• THE TASK
Show every line in the records below that contains the word "Policy", matching its case exactly.

[Collected data]
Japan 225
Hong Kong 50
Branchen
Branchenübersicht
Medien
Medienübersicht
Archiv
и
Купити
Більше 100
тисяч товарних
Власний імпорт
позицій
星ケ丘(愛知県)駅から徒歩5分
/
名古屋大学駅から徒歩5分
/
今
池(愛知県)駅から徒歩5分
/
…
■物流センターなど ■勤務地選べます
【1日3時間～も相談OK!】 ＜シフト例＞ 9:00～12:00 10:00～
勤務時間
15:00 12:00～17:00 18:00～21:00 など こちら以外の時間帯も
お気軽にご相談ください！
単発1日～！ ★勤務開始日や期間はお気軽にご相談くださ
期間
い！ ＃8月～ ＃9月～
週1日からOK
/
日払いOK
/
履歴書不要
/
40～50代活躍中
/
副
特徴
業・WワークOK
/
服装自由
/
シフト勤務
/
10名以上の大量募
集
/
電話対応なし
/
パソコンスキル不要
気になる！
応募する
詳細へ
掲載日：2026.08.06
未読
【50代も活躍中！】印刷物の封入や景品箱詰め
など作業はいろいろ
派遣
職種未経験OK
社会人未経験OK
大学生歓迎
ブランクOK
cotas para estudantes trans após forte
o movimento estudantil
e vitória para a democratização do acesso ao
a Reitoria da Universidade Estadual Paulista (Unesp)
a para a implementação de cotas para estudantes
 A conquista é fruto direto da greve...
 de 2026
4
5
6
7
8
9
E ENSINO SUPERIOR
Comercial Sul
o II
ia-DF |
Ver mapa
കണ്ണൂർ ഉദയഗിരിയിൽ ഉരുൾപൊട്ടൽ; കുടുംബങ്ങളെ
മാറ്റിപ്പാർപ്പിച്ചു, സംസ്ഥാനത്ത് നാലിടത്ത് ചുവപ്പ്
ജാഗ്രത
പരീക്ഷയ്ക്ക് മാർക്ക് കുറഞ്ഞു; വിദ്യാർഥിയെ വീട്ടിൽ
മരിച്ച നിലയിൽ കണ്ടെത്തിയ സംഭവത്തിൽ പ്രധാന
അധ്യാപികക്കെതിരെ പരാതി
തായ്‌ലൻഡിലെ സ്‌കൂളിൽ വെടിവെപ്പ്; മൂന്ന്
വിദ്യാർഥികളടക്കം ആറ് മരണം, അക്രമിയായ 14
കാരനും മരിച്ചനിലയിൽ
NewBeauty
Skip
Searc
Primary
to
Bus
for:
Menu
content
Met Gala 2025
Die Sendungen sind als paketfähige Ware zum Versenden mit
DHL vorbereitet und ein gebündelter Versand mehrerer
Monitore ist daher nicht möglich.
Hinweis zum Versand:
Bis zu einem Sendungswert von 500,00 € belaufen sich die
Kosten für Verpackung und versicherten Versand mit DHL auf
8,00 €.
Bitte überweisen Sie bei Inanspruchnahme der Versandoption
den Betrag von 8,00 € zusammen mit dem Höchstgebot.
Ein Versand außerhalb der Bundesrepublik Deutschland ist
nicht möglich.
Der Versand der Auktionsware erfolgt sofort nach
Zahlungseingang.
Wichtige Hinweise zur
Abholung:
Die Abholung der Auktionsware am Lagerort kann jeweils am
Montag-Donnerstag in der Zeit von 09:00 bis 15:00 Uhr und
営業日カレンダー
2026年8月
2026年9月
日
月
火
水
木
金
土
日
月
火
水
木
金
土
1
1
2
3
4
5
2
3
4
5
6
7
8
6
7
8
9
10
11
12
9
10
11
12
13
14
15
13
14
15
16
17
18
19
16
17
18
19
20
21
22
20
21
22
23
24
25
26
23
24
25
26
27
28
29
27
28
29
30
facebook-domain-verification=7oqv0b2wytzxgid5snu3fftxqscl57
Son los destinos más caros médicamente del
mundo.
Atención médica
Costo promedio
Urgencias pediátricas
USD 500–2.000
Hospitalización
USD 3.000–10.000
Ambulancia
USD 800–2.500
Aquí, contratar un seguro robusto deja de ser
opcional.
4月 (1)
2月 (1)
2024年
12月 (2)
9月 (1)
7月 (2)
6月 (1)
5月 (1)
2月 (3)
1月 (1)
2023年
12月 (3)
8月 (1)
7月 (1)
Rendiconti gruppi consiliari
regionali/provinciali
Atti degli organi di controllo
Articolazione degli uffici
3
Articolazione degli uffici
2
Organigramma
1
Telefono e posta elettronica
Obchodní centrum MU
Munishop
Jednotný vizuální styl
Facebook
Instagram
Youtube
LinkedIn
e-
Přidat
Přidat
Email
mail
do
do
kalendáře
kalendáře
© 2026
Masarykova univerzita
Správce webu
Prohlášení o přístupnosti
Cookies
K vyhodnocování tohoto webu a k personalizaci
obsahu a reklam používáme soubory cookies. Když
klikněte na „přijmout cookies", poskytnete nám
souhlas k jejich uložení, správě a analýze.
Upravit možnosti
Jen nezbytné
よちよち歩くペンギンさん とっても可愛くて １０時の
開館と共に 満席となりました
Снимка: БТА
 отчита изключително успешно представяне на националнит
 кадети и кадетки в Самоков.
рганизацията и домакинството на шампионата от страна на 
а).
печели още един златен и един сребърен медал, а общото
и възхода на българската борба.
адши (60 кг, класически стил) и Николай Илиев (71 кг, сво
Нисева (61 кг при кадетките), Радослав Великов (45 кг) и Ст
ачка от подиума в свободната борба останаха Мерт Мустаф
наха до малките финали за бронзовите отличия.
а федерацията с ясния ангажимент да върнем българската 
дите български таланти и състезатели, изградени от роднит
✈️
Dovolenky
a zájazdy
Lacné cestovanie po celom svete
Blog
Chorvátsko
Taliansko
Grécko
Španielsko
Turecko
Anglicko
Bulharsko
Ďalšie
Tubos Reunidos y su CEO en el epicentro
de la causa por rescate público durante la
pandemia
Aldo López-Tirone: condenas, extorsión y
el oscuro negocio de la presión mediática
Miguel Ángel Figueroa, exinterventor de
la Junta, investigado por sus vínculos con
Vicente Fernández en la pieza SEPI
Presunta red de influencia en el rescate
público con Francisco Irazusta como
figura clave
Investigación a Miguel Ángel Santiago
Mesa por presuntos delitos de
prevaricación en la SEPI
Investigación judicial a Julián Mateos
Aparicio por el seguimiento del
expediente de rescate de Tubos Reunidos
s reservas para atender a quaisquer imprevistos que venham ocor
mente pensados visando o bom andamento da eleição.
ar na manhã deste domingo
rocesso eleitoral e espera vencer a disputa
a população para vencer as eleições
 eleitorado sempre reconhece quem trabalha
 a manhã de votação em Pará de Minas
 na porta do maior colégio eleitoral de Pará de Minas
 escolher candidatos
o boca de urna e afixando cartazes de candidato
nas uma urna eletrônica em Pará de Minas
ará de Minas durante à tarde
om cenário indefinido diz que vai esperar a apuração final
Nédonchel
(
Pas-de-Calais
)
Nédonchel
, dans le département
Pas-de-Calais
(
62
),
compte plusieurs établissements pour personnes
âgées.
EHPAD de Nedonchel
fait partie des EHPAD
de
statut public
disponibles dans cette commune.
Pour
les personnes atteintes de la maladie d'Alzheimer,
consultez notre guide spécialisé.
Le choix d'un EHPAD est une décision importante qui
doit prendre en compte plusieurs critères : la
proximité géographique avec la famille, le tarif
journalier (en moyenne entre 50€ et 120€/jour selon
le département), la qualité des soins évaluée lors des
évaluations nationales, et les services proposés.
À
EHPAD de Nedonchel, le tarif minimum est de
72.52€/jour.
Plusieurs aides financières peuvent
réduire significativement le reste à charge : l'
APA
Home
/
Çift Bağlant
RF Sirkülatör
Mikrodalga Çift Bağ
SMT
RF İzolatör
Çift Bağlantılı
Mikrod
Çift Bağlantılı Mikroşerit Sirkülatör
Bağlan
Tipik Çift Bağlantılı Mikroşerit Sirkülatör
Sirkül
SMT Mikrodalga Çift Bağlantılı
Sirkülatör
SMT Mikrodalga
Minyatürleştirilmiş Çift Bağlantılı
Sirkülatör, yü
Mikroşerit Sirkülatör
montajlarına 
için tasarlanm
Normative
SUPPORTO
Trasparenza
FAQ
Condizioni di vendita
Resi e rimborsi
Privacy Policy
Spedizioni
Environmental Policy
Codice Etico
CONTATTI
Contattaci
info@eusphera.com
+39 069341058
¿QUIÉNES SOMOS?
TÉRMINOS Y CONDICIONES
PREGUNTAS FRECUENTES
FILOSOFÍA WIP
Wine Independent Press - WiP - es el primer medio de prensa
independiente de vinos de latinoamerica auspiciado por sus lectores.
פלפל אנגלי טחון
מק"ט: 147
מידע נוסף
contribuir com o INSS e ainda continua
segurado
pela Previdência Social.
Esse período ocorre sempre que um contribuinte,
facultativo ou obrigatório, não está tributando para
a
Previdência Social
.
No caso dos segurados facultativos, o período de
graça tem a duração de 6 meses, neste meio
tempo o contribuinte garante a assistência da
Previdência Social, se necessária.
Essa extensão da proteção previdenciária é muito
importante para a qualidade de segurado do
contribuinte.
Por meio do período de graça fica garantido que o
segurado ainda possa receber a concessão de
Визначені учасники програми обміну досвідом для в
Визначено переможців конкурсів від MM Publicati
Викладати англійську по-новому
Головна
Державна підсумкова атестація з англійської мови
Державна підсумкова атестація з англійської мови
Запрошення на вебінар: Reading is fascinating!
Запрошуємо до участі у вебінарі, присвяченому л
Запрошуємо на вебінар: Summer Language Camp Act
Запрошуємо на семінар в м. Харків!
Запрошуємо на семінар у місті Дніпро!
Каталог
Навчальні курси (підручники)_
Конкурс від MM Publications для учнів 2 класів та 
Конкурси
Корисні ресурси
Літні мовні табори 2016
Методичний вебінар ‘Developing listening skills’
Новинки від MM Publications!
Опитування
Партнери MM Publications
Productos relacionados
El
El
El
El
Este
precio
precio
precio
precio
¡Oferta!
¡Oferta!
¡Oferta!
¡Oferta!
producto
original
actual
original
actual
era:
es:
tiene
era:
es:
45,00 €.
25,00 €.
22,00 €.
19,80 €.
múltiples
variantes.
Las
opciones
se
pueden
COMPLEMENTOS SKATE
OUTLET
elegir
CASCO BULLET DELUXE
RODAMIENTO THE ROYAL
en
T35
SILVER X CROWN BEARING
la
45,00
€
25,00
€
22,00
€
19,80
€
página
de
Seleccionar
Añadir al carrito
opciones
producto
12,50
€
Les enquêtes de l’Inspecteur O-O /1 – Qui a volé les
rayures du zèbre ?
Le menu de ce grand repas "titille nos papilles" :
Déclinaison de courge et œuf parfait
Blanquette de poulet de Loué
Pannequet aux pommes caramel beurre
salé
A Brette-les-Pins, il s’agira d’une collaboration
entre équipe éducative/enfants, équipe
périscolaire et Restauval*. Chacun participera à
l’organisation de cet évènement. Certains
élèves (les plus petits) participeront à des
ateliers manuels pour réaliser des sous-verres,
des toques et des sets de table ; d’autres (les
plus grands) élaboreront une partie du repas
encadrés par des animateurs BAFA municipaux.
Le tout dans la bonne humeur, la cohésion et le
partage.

• RESPONSE TO THE EXERCISE
Privacy Policy
Environmental Policy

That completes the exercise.